According to the theatre’s website, “the Capitol Theatre faced troubling times in late 2008, when it faced foreclosure and was very close to closing its doors for good. The saving grace was when Ruth Eckerd Hall and The City of Clearwater came together in a partnership and purchased the building.”

“In March 2013, the theatre closed for a major $10.7 million renovation, which resulted in expanded seating to 750, including six private lodge boxes, multiple concession stands, a larger lobby, an outdoor balcony wrapping around the building overlooking the beautiful Clearwater causeway, a VIP lounge, Frenchy’s rooftop terrace, ADA accessibility and an uncovered Panel of Honor from World War I with the names of Clearwater citizens who served in the war which is visible in the lobby and mezzanine areas,” the theatre’s website notes.

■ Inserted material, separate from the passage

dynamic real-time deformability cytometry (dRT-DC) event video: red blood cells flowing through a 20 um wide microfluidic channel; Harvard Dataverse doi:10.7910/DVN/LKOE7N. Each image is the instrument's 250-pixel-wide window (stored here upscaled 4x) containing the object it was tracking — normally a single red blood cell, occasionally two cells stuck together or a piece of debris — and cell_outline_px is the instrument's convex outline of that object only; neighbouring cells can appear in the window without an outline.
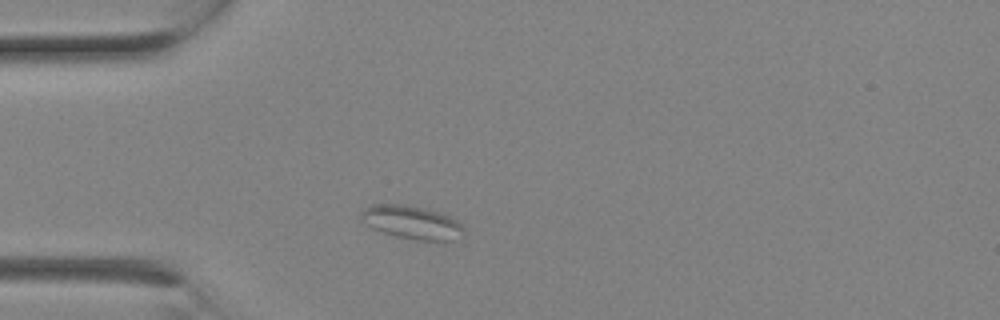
{"species": "Egyptian fruit bat (a non-hibernating species)", "species_latin": "Rousettus aegyptiacus", "temperature_condition": "room temperature", "stored_images_in_passage": 4, "camera_frame_rate_fps": 3000, "um_per_image_px": 0.085, "animal": {"sex": "female"}, "frame": {"image": 1, "passage_image": 4, "time_ms": 1.0, "image_size_px": [1000, 320], "cell_outline_px": [[464, 236], [452, 240], [416, 240], [396, 236], [372, 228], [360, 220], [360, 212], [364, 208], [372, 204], [408, 204], [440, 212], [456, 220], [464, 228]], "centroid_in_image_um": [34.98, 18.89], "position_along_channel_um": 50.0, "area_um2": 20.06}}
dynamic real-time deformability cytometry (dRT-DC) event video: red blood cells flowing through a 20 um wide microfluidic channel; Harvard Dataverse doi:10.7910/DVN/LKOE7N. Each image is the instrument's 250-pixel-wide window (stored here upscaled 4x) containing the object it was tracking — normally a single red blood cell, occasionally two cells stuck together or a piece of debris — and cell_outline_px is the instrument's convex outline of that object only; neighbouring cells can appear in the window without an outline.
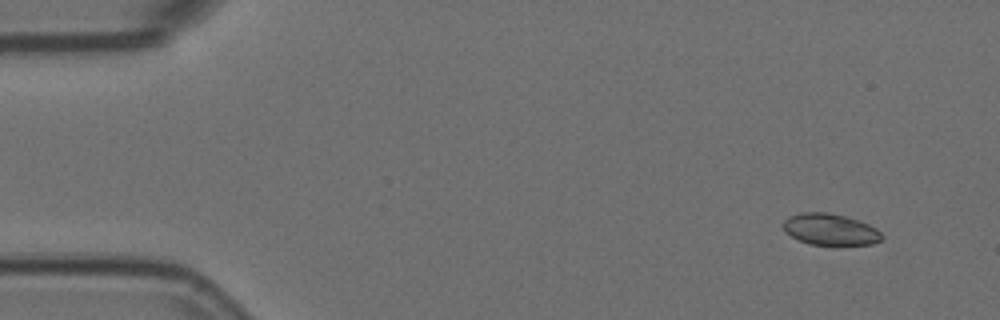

After a 2019 donation of $2.5 million from benefactors Nancy and David Bilheimer, their names were added to the Capitol’s moniker, so it is now officially known as the Nancy and David Bilheimer Capitol Theatre.

CEO Susan Crockett told TBT that throughout the 100-year history of the venue, “one thing that has been constant is that this has been a community place. She continued, “we hear a lot of stories from people about how their grandparents were on dates here. Then they came here for dates, too. It’s just been this important part of the community for a century,” TBT reported.

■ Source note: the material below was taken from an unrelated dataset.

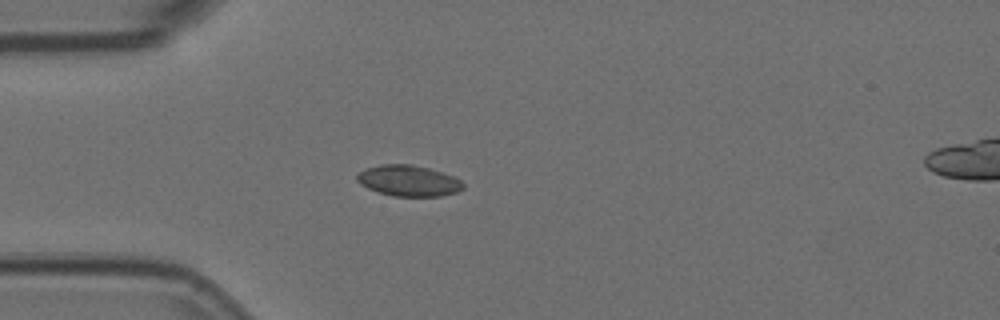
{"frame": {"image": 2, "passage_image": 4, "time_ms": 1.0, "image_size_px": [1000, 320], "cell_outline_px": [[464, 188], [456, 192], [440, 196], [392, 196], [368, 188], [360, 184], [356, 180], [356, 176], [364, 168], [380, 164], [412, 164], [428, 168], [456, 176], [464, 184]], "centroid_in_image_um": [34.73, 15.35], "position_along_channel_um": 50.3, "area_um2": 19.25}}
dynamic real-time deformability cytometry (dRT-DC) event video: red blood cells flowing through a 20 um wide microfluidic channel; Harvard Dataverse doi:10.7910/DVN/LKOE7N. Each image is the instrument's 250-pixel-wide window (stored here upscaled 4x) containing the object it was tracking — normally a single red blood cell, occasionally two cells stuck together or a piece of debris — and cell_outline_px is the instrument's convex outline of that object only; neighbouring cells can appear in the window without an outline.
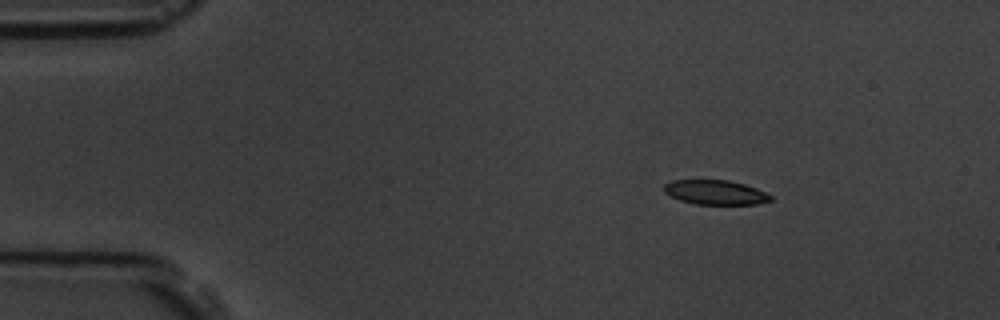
{"species": "common noctule bat (a hibernating species)", "species_latin": "Nyctalus noctula", "temperature_condition": "room temperature", "stored_images_in_passage": 3, "camera_frame_rate_fps": 3000, "um_per_image_px": 0.085, "animal": {"sex": "male", "body_mass_g": 19.5, "forearm_length_mm": 54.6}, "frame": {"image": 1, "passage_image": 1, "time_ms": 0.0, "image_size_px": [1000, 320], "cell_outline_px": [[772, 200], [756, 204], [696, 204], [680, 200], [664, 192], [664, 184], [672, 180], [728, 180], [744, 184], [756, 188], [772, 196]], "centroid_in_image_um": [60.8, 16.34], "position_along_channel_um": 24.2, "area_um2": 15.09}}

The historic theatre also reminds visitors of how things used to be, exhibiting in its lobby “a pair of theater seats from its opening year,” TBT reported, adding that “there were originally nearly 1,000 [seats]” and “today, the theater’s capacity is 750 for events such as comedy shows and concerts.”

“Of course there are ghosts,” Crockett told TBT. “A little girl used to appear in the exterior lobby. She was waiting for someone to come get her.”

Of Charos, Crockett told TBT, “He was a character… He was an ordained minister and a ballroom dancing champion.”

In 1981, there was also a murder at the theatre when Bill Neville who had a few years earlier leased the theatre to show silent movies, TBT reported, adding that Neville “no longer associated with the theater – was found beaten and stabbed in the balcony section.” 

“News archives reported that Neville met two men at a nearby bar and let them into the theater with a key he never returned,” TBT reported, noting that “the men were convicted of first-degree murder, according to news archives.”